What Do We Know About Stem Cell For Optic Nerve Damage?

The discovery of regenerative treatments for the optic nerve and its translation from the laboratory to the clinic has piqued the attention of glaucoma patients, ...

What Do We Know About Stem Cell For Optic Nerve Damage?

The discovery of regenerative treatments for the optic nerve and its translation from the laboratory to the clinic has piqued the attention of glaucoma patients, scientists, and physicians alike, and stem cell therapy is one of many potential methods being investigated.

We recently heard from a glaucoma patient who paid $20,000 to participate in a "patient-funded study" in which he or she got "stem cell injections" around one eye. Patients pay to participate in research that are financed by them. Clinical studies are costly, and financing from conventional sources (such as the National Institutes of Health, pharmaceutical corporations, or private foundations) is dwindling.
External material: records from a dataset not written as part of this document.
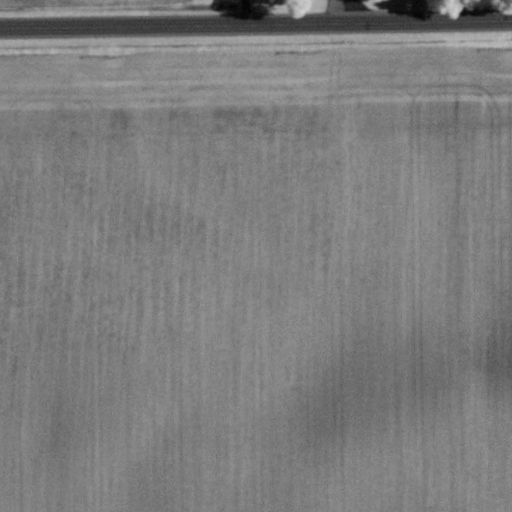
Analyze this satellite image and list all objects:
road: (256, 21)
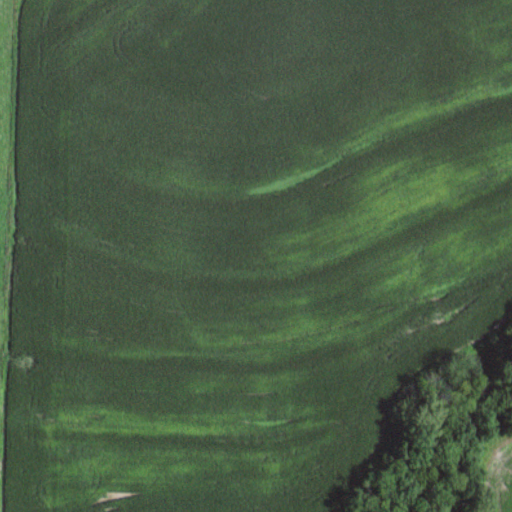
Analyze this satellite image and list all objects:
crop: (496, 482)
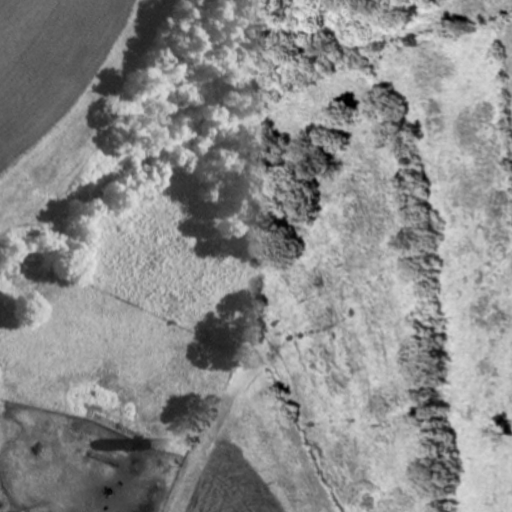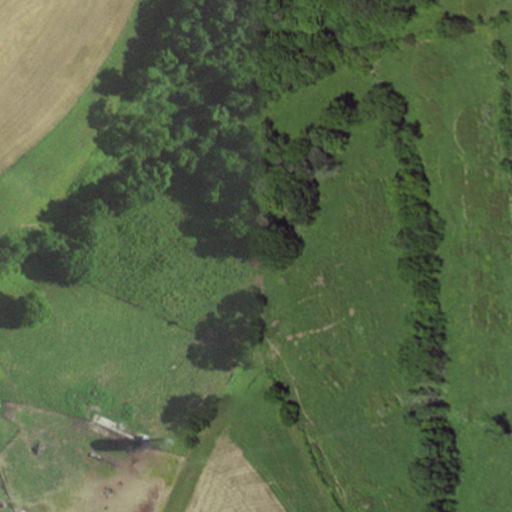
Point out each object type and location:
road: (444, 256)
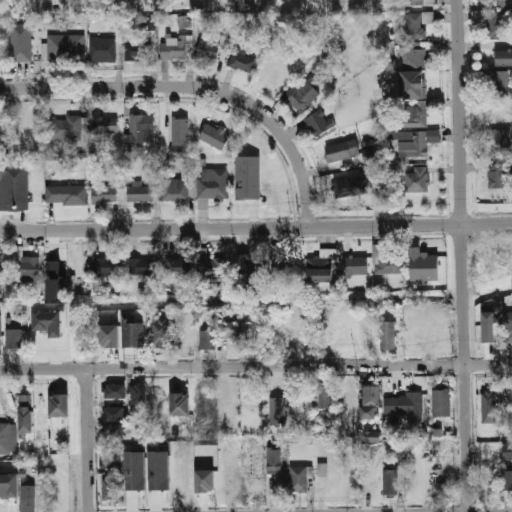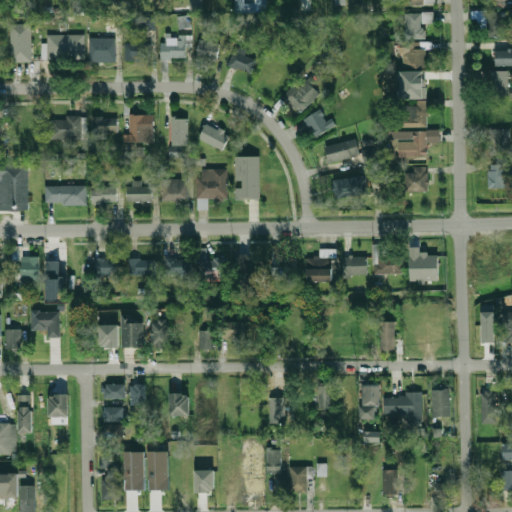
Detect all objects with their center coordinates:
building: (314, 1)
building: (420, 1)
building: (338, 2)
building: (421, 2)
building: (503, 3)
building: (195, 4)
building: (257, 6)
building: (183, 21)
building: (146, 23)
building: (494, 23)
building: (415, 24)
building: (416, 24)
building: (498, 25)
building: (20, 42)
building: (20, 42)
building: (63, 46)
building: (175, 46)
building: (65, 47)
building: (173, 48)
building: (102, 49)
building: (102, 49)
building: (207, 50)
building: (208, 50)
building: (137, 51)
building: (138, 51)
building: (412, 53)
building: (412, 54)
building: (503, 57)
building: (503, 57)
building: (241, 60)
building: (242, 60)
building: (271, 74)
building: (418, 83)
building: (500, 83)
building: (500, 83)
building: (412, 84)
road: (197, 88)
building: (301, 94)
building: (301, 95)
building: (415, 114)
building: (416, 114)
building: (318, 122)
building: (319, 123)
building: (104, 125)
building: (104, 125)
building: (140, 128)
building: (65, 129)
building: (141, 129)
building: (179, 131)
building: (178, 135)
building: (213, 136)
building: (214, 136)
building: (499, 141)
building: (500, 141)
building: (418, 142)
building: (417, 143)
building: (133, 149)
building: (341, 150)
building: (342, 150)
building: (175, 151)
building: (499, 175)
building: (248, 176)
building: (499, 176)
building: (247, 177)
building: (416, 179)
building: (417, 179)
building: (212, 185)
building: (211, 186)
building: (349, 186)
building: (14, 187)
building: (14, 187)
building: (350, 187)
building: (174, 189)
building: (175, 190)
building: (138, 192)
building: (142, 192)
building: (66, 194)
building: (67, 194)
building: (104, 194)
building: (104, 195)
road: (485, 223)
road: (229, 227)
road: (460, 255)
building: (386, 260)
building: (281, 261)
building: (385, 261)
building: (211, 262)
building: (427, 263)
building: (354, 264)
park: (492, 264)
building: (79, 265)
building: (423, 265)
building: (26, 266)
building: (54, 266)
building: (142, 266)
building: (142, 266)
building: (283, 266)
building: (321, 266)
building: (321, 266)
building: (355, 266)
building: (107, 267)
building: (176, 267)
building: (29, 268)
building: (106, 268)
building: (176, 268)
building: (213, 268)
building: (245, 270)
building: (245, 271)
building: (54, 279)
building: (1, 280)
building: (487, 307)
building: (46, 322)
building: (47, 322)
building: (0, 325)
building: (487, 325)
building: (505, 326)
building: (507, 326)
building: (487, 327)
building: (231, 329)
building: (228, 331)
building: (440, 331)
building: (131, 332)
building: (160, 332)
building: (160, 332)
building: (300, 334)
building: (387, 335)
building: (388, 335)
building: (109, 336)
building: (13, 338)
building: (14, 339)
building: (206, 339)
building: (207, 340)
road: (256, 367)
building: (114, 390)
building: (115, 391)
building: (137, 394)
building: (137, 394)
building: (324, 396)
building: (325, 396)
building: (369, 400)
building: (370, 401)
building: (441, 402)
building: (441, 402)
building: (179, 403)
building: (58, 405)
building: (404, 405)
building: (404, 406)
building: (488, 407)
building: (489, 407)
building: (277, 409)
building: (281, 410)
building: (24, 413)
building: (113, 413)
building: (114, 414)
building: (117, 428)
building: (8, 437)
building: (7, 438)
road: (88, 441)
building: (440, 449)
building: (507, 450)
building: (507, 451)
building: (273, 459)
building: (274, 460)
building: (322, 469)
building: (442, 469)
building: (134, 470)
building: (158, 470)
building: (298, 478)
building: (298, 479)
building: (506, 479)
building: (204, 480)
building: (507, 480)
building: (370, 481)
building: (389, 481)
building: (391, 482)
building: (111, 483)
building: (8, 484)
building: (111, 484)
building: (444, 489)
building: (445, 490)
building: (27, 498)
building: (27, 511)
road: (481, 512)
Although patient-funded research seems on the surface to offer a way for patients to access experimental treatments, it is contentious for a variety of scientific and ethical reasons. The gold standard for evaluating an experimental treatment is a randomised clinical trial, in which participants are randomly assigned to either the experimental treatment group or a control group, which may or may not receive any treatment (placebo-controlled study), or may receive standard, approved therapies. Normally, both study patients and physicians are ignorant of who gets which therapy, thus this research design reduces bias toward one treatment over another. Stem cell for optic nerve damage is offered by the best hospitals.

Patients-funded studies, on the other hand, do not include a control group since it is very improbable that patients would pay if there was a chance they would not get the experimental therapy. A control group is critical for determining if an experimental therapy has an impact and for comparing the effectiveness and dangers of the experimental treatment to those of other therapies. Stem cell for optic nerve damage can be taken care of by the best hospital and doctors.

The ethical implications are much more serious. These include disparities in treatment access and the danger of exploitation of vulnerable patients who have exhausted all other treatment choices and are ready to risk their lives for an untested therapy. Furthermore, a lack of appropriate supervision and monitoring for patient-funded studies has been observed, raising the potential that these are thinly disguised efforts by the treating clinic or physician to earn money before the FDA approves novel treatment techniques.

Because a gold standard research study is not always possible, judgments on the benefits and dangers of a therapy may have to be made based on the available data.